EPO is absent from all relevant guidelines, such as the ACOG, the Society of Maternal-Fetal Medicine, and the American Society for Reproductive Medicine [2,34,35]. The overall efficacy of EPO needs to be further evaluated due to the conflicting results that were determined in studies that have been previously conducted and included in this analysis. Additionally, a more thorough review of safety outcomes in intravaginally administered EPO is warranted. Limited data exists regarding long-term maternal and neonatal safety outcomes, maternal recovery time, ease of delivery, and EPO levels present in breast milk. It is important to consider the impact to the fetus or infant as a result of administration of medications and natural products. A risk versus benefit discussion will be essential between the provider and the patient regarding the use of EPO for this indication.

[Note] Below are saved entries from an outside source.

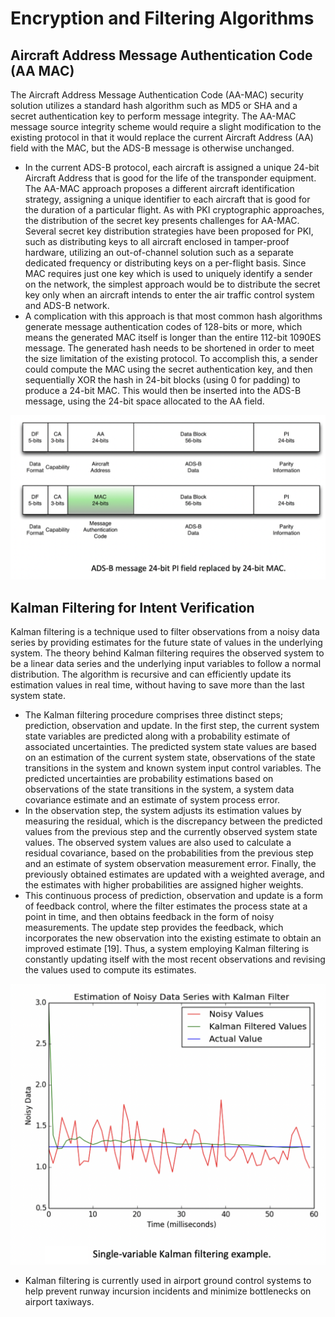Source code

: # Encryption and Filtering Algorithms

## Aircraft Address Message Authentication Code (AA MAC)
The Aircraft Address Message Authentication Code (AA-MAC) security solution utilizes a standard hash algorithm such as MD5 or SHA and a secret authentication key to perform message integrity. The AA-MAC message source integrity scheme would require a slight modification to the existing protocol in that it would replace the current Aircraft Address (AA) field with the MAC, but the ADS-B message is otherwise unchanged.

- In the current ADS-B protocol, each aircraft is assigned a unique 24-bit Aircraft Address that is good for the life of the transponder equipment. The AA-MAC approach proposes a different aircraft identification strategy, assigning a unique identifier to each aircraft that is good for the duration of a particular flight. As with PKI cryptographic approaches, the distribution of the secret key presents challenges for AA-MAC. Several secret key distribution strategies have been proposed for PKI, such as distributing keys to all aircraft enclosed in tamper-proof hardware, utilizing an out-of-channel solution such as a separate dedicated frequency or distributing keys on a per-flight basis. Since MAC requires just one key which is used to uniquely identify a sender on the network, the simplest approach would be to distribute the secret key only when an aircraft intends to enter the air traffic control system and ADS-B network.
- A complication with this approach is that most common hash algorithms generate message authentication codes of 128-bits or more, which means the generated MAC itself is longer than the entire 112-bit 1090ES message. The generated hash needs to be shortened in order to meet the size limitation of the existing protocol. To accomplish this, a sender could compute the MAC using the secret authentication key, and then sequentially XOR the hash in 24-bit blocks (using 0 for padding) to produce a 24-bit MAC. This would then be inserted into the ADS-B message, using the 24-bit space allocated to the AA field.

![AA MAC](https://github.com/riyavnitk/Submission-Cybersecurity-Engage/blob/master/encryption_ADS-B/AA-MAC.png)

## Kalman Filtering for Intent Verification
Kalman filtering is a technique used to filter observations from a noisy data series by providing estimates for the future state of values in the underlying system. The theory behind Kalman filtering requires the observed system to be a linear data series and the underlying input variables to follow a normal distribution. The algorithm is recursive and can efficiently update its estimation values in real time, without having to save more than the last system state. 
- The Kalman filtering procedure comprises three distinct steps; prediction, observation and update. In the first step, the current system state variables are predicted along with a probability estimate of associated uncertainties. The predicted system state values are based on an estimation of the current system state, observations of the state transitions in the system and known system input control variables. The predicted uncertainties are probability estimations based on observations of the state transitions in the system, a system data covariance estimate and an estimate of system process error.
- In the observation step, the system adjusts its estimation values by measuring the residual, which is the discrepancy between the predicted values from the previous step and the currently observed system state values. The observed system values are also used to calculate a residual covariance, based on the probabilities from the previous step and an estimate of system observation measurement error. Finally, the previously obtained estimates are updated with a weighted average, and the estimates with higher probabilities are assigned higher weights.
- This continuous process of prediction, observation and update is a form of feedback control, where the filter estimates the process state at a point in time, and then obtains feedback in the form of noisy measurements. The update step provides the feedback, which incorporates the new observation into the existing estimate to obtain an improved estimate [19]. Thus, a system employing Kalman filtering is constantly updating itself with the most recent observations and revising the values used to compute its estimates.

![Single Variable Kalman Filter](https://github.com/riyavnitk/Submission-Cybersecurity-Engage/blob/master/encryption_ADS-B/Single-variable-Kalman-Filter.png)

- Kalman filtering is currently used in airport ground control systems to help prevent runway incursion incidents and minimize bottlenecks on airport taxiways.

A limitation of this systematic review is a lack of consistent data regarding the use of EPO for the facilitation of parturition. While compiling the relevant information, it was discovered that there was much heterogeneity in the safety and efficacy data, making it difficult to draw any strong conclusions. Additionally, the search strategy was designed to be comprehensive, but several indexing or tagging errors in the literature which may have led to the inappropriate exclusion of relevant records. Finally, every piece of existing literature was unable to be assessed as there were some written in other languages and not published or adapted into English. Therefore, it is possible that there is a gap in the data presented which will need to be reexamined in the future if those pieces of data become available to us.

5. Conclusions

The objective of this systematic review was to characterize the literature on the efficacy and safety of EPO and related preparations for the facilitation of parturition in peripartum persons. Based on the limited data available, EPO cannot be recommended for parturition in peripartum individuals based on the principle of “do no harm”. There is a need for further research to evaluate safety and efficacy of EPO during pregnancy due to its continued frequent use. Alternatively, education of providers about the questionable efficacy and the safety concerns of EPO could help to limit its use.